Segment Start: Given information

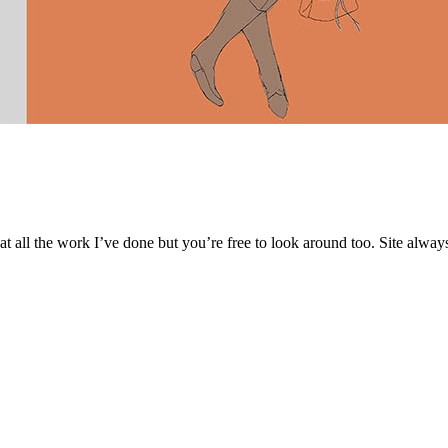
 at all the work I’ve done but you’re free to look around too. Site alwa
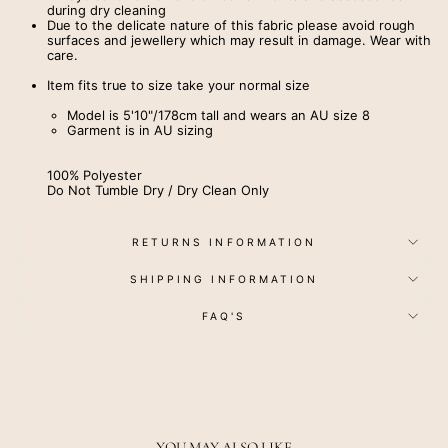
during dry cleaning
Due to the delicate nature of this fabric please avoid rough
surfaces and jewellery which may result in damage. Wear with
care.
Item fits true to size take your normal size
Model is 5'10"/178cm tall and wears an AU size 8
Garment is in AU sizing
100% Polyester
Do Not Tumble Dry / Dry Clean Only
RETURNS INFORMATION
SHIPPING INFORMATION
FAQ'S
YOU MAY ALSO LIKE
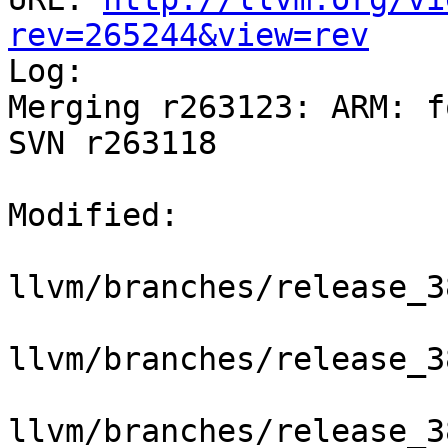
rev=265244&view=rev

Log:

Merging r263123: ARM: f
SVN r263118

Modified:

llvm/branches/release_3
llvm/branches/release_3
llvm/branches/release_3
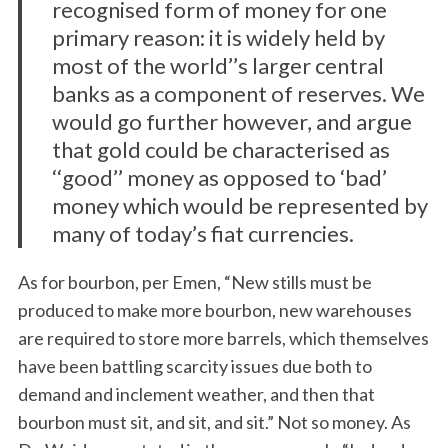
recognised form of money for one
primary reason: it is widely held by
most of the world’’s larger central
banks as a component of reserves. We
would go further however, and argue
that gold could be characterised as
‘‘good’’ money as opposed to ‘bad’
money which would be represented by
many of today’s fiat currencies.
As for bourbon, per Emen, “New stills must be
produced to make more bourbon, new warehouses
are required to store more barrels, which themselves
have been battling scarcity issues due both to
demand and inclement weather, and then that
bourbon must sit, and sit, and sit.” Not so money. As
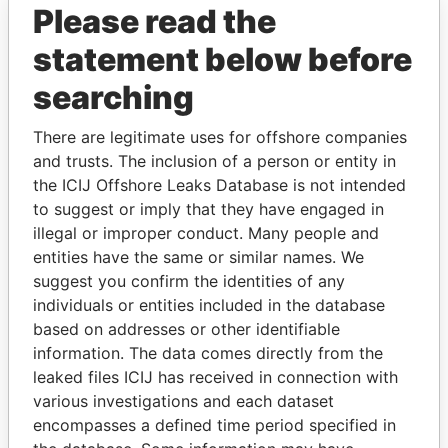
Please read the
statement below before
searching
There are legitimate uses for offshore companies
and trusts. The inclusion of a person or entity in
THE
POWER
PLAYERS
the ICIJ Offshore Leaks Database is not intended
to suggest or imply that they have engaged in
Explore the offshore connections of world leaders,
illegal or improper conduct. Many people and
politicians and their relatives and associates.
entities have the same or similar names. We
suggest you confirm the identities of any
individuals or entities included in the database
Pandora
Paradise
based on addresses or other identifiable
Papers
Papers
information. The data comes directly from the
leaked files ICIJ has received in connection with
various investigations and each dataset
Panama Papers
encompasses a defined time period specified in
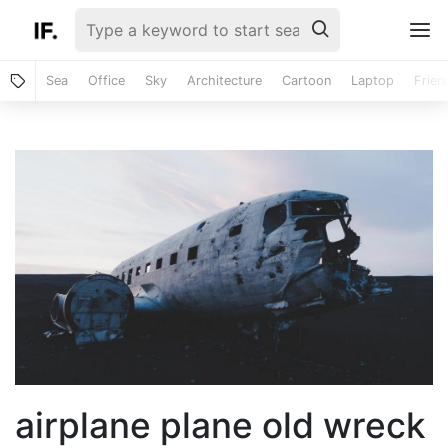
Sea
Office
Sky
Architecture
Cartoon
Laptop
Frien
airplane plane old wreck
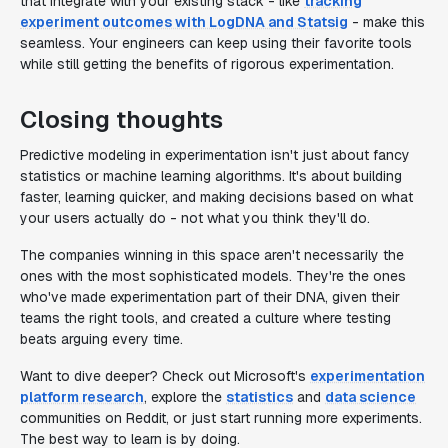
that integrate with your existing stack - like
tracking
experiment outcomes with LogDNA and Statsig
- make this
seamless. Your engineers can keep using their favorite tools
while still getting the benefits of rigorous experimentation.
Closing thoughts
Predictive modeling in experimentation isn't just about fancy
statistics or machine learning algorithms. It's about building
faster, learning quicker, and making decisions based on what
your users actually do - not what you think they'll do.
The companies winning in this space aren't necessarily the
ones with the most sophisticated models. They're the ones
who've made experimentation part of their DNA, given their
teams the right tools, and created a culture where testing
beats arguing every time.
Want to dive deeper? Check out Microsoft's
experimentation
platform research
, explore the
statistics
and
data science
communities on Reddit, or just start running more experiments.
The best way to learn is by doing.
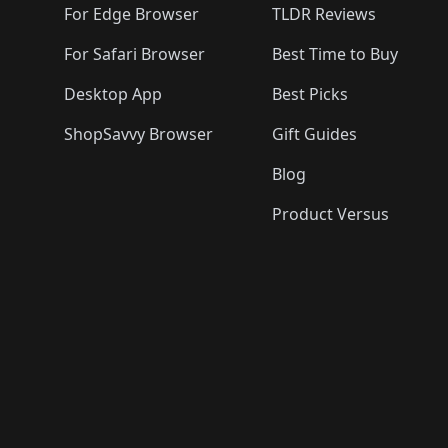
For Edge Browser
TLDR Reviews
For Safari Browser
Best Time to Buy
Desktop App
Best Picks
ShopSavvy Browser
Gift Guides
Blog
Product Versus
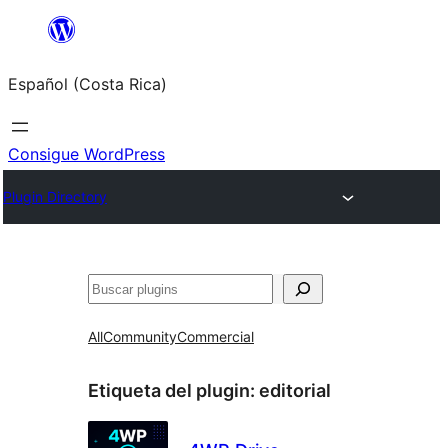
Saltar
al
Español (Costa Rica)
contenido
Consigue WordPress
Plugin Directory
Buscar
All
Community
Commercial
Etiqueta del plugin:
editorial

Segment End: Given information
Segment Start: Given information

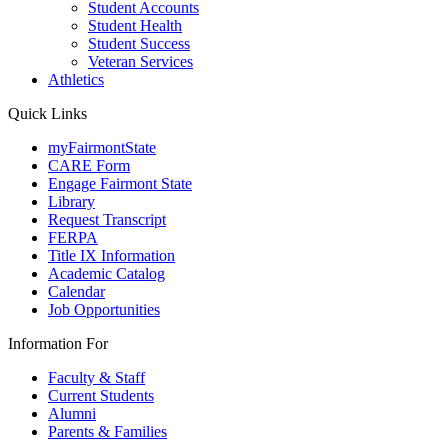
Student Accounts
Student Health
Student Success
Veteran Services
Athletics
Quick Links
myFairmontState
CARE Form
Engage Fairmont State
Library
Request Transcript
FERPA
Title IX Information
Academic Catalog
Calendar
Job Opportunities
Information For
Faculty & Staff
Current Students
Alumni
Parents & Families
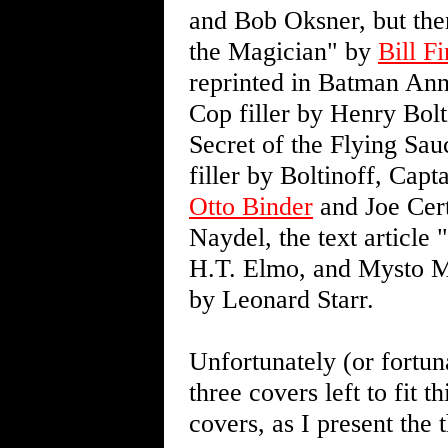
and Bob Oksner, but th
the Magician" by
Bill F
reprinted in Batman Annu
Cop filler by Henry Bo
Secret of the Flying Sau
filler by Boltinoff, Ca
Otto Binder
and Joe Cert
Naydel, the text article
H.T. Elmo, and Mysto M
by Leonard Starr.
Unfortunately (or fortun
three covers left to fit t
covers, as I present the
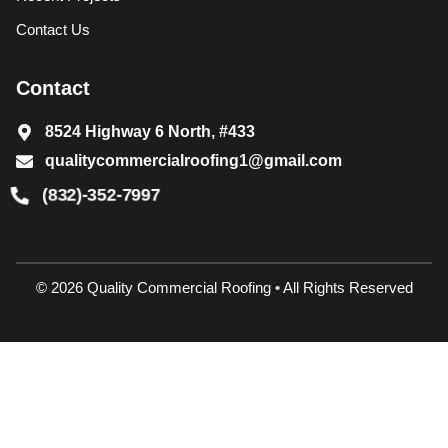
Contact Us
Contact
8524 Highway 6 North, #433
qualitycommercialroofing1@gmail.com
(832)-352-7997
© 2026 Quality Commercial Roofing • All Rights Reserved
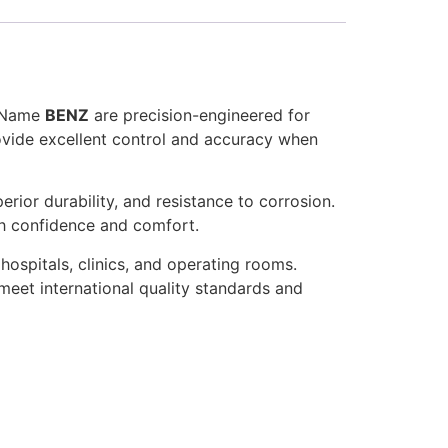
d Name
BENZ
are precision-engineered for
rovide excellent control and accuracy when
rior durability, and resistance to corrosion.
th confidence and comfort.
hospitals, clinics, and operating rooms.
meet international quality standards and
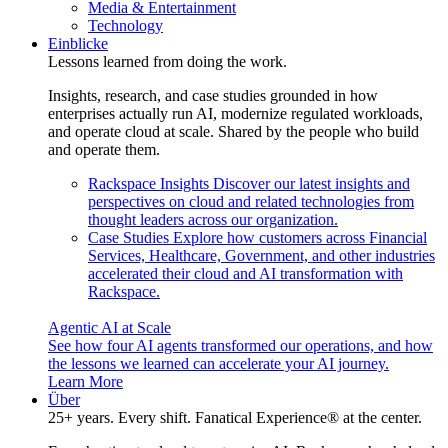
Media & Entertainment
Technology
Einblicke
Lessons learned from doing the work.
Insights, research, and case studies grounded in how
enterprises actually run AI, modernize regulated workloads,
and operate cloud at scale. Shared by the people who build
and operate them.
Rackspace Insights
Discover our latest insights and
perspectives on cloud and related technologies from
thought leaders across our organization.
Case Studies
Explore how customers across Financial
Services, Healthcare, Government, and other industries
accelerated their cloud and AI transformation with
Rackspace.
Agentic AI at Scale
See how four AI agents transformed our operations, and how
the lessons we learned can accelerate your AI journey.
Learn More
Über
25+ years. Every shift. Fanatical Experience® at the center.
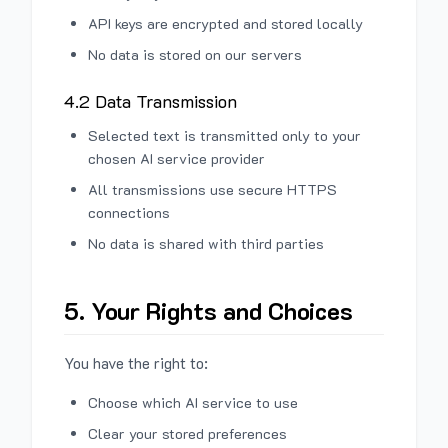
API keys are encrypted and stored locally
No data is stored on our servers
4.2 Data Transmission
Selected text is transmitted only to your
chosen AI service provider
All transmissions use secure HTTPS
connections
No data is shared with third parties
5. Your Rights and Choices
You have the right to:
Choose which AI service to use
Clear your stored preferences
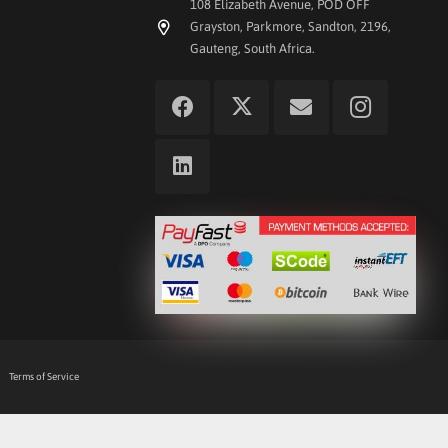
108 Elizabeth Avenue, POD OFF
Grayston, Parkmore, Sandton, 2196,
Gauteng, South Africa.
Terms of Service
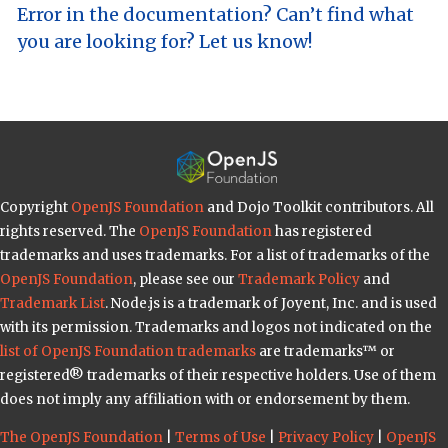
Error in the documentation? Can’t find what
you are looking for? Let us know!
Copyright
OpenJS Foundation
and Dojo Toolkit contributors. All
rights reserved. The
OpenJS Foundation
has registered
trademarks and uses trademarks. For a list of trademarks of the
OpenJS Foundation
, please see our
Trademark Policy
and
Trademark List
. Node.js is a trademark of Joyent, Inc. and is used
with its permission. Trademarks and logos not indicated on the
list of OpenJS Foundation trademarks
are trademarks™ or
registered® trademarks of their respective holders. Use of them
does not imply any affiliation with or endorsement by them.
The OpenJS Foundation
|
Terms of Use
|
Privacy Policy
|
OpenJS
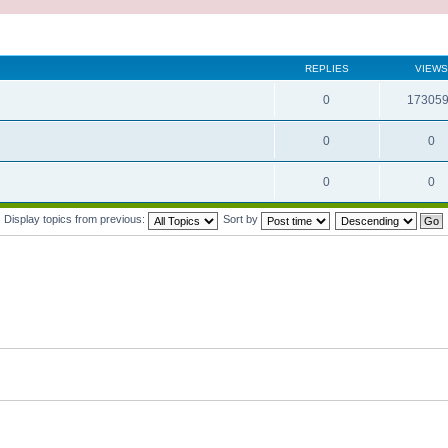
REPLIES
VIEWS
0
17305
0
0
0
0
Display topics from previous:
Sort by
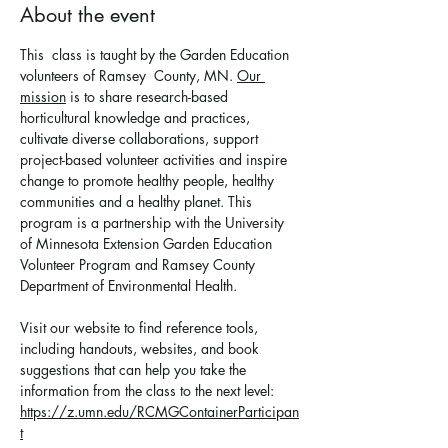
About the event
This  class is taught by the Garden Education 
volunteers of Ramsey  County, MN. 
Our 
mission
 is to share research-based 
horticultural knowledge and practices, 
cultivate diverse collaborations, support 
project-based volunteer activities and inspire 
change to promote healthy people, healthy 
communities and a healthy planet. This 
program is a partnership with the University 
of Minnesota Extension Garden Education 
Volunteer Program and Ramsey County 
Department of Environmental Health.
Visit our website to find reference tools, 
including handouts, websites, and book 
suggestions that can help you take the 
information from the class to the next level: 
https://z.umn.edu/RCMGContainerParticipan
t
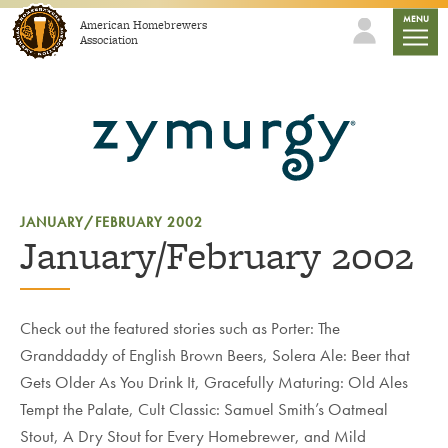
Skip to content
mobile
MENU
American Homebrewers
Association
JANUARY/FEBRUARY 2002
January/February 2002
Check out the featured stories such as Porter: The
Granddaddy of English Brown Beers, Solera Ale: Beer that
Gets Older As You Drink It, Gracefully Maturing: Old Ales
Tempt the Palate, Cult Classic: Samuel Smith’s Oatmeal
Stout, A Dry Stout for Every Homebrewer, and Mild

Segment End: Given information
Segment Start: Given information

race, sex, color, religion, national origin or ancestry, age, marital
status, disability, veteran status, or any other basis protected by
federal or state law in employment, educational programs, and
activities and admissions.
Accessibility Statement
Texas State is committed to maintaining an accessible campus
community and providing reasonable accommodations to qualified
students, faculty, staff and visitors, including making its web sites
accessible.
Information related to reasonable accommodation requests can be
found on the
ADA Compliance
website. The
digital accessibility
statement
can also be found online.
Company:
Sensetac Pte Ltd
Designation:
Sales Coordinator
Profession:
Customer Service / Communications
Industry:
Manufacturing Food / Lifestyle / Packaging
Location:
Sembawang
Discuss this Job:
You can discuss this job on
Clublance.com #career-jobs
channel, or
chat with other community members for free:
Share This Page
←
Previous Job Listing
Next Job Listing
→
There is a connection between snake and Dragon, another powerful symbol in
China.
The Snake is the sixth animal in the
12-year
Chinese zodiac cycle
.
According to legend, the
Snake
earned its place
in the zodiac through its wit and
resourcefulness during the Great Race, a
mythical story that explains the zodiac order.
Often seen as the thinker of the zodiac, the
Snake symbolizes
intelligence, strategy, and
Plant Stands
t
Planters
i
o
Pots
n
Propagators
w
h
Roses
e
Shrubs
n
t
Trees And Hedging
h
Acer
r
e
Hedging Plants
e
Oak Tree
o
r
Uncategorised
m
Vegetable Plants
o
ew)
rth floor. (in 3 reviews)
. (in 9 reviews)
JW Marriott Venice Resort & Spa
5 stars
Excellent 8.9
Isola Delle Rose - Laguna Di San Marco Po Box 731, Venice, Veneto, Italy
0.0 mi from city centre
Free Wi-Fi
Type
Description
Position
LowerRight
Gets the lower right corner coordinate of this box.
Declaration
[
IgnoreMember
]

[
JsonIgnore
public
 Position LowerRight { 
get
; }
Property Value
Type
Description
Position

Segment End: Given information

• _Exercise details_:
Please copy everything above, word for word, from the line containing "recognised form of money for one" down to the line containing "bourbon must sit, and", with both of those lines included.

• _Problem solution_:
recognised form of money for one
primary reason: it is widely held by
most of the world’’s larger central
banks as a component of reserves. We
would go further however, and argue
that gold could be characterised as
‘‘good’’ money as opposed to ‘bad’
money which would be represented by
many of today’s fiat currencies.
As for bourbon, per Emen, “New stills must be
produced to make more bourbon, new warehouses
are required to store more barrels, which themselves
have been battling scarcity issues due both to
demand and inclement weather, and then that
bourbon must sit, and sit, and sit.” Not so money. As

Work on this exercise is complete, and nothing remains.